Lasting Power of Attorney: Not Just for the Elderly

//Lasting Power of Attorney: Not Just for the Elderly

According to the Alzheimer’s Society, one person in the UK develops dementia every three minutes, with Manchester having the most residents in the UK legally unprepared if they fall ill with the disease.

Are you prepared for such an outcome? This shocking statistic means you should consider acting now if you don’t have a Lasting Power of Attorney (LPA). Dementia is just one example, losing mental capacity can also happen suddenly, through for example, a stroke. Hence, handling your financial affairs becomes virtually impossible – which is why everyone should consider their future plans now to ease the potential burden on their relatives.

An LPA is a way of giving someone legal authority to make decisions on behalf of another person if they lack mental capacity at some time in the future, or no longer wish to make decisions for themselves. A person must have mental capacity to set up an LPA.
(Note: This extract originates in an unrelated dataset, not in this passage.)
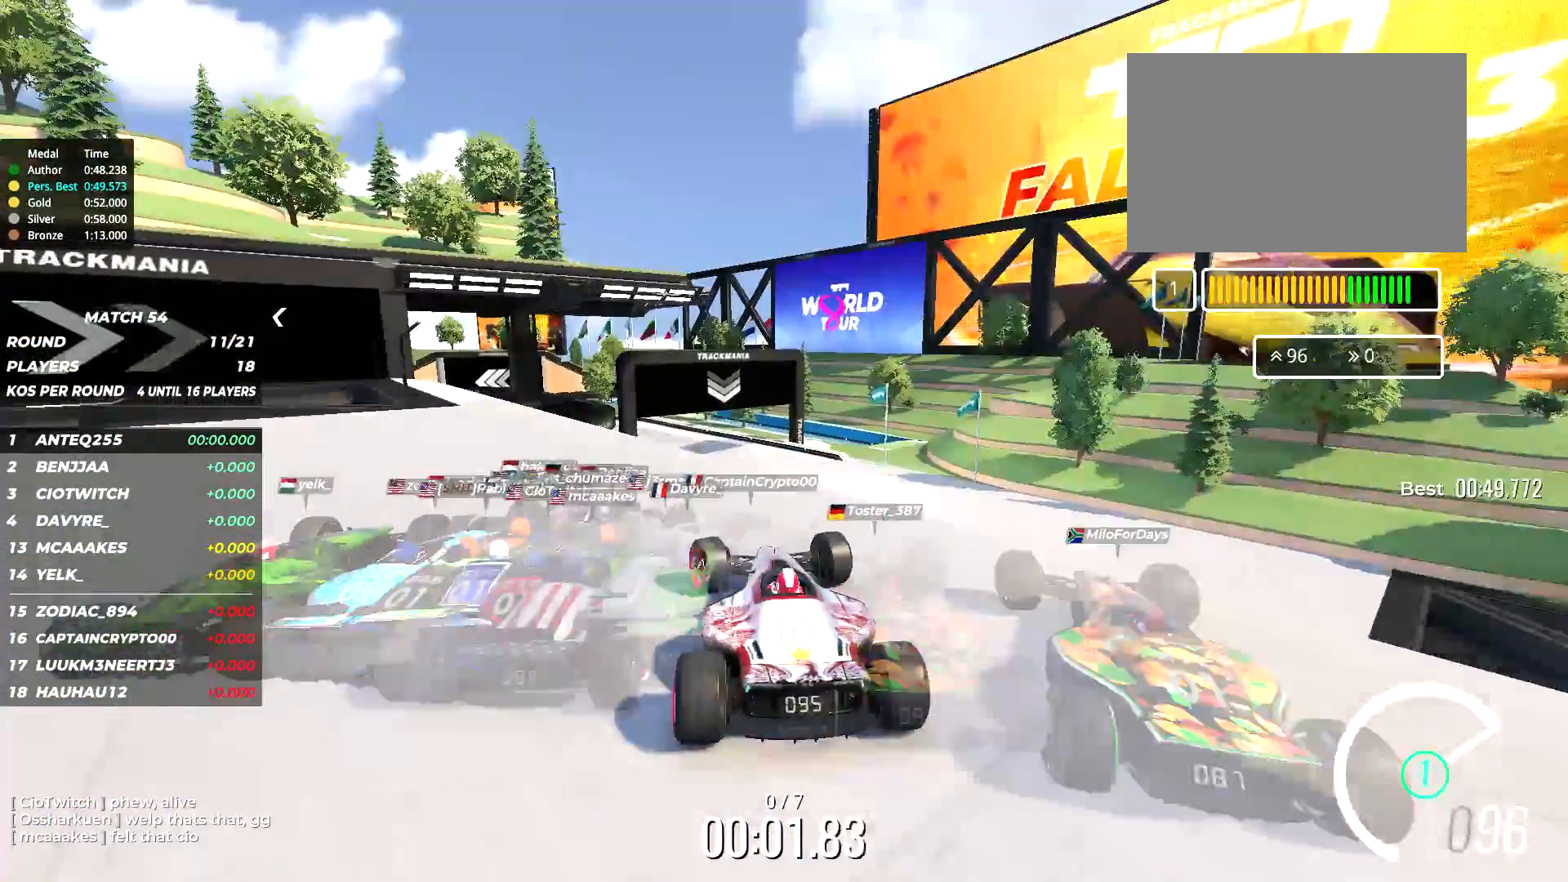
{"keys": ["right", "up"], "events": [[50, "left", "down"], [150, "left", "up"], [250, "right", "down"], [317, "right", "up"], [417, "right", "down"]]}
If you do not have an LPA in place and later become mentally incapacitated, relatives may face long delays and expense in applying to the court of protection to get access and take control of your assets and finances.

LPAs are designed to be recognised by financial institutions, care homes and local authorities, as well as tax, benefits and pension authorities.

There are two types of LPA:generic-image-300x155 Lasting Power of Attorney: Not Just for the Elderly

  1. For financial decisions – a property and affairs LPA.
  2. For health and care decisions – a health and welfare LPA.

A person administering a property and financial affairs LPA can make decision on things such as buying and selling your property, paying mortgages, dealing with your bills, arranging property repairs, running your bank accounts and investing your money.

If they have a personal welfare LPA, they can generally make decisions about where you should live, how you should be treated medically, what you should eat and who you should have contact with.

You may choose anyone you trust as your attorney, provided they are over 18, not bankrupt and they are willing to take on the role, which is a serious responsibility.

You can restrict or specify the types of decisions the attorney can make, or you can allow them to make all decisions on your behalf.

It is a fact we are all living longer and in turn as a society we have an aging population that requires care and support on a number of levels. Dementia cases are on the increase and therefore, it is important to face issues head on. Planning now for your own future and encouraging loved ones to do the same, will save a lot of time, money and heartache in the long run.

The moral of the story is, for the sake of your loved ones, have the conversation early, do not leave it until it is too late.

Contact Us

If you are thinking of preparing an LPA or require help with any of your legacy planning needs, then please contact us for a no obligation meeting on 01247 260011 or email diane.bush@truebearing.co.uk or debbie.newsham@truebearing.co.uk.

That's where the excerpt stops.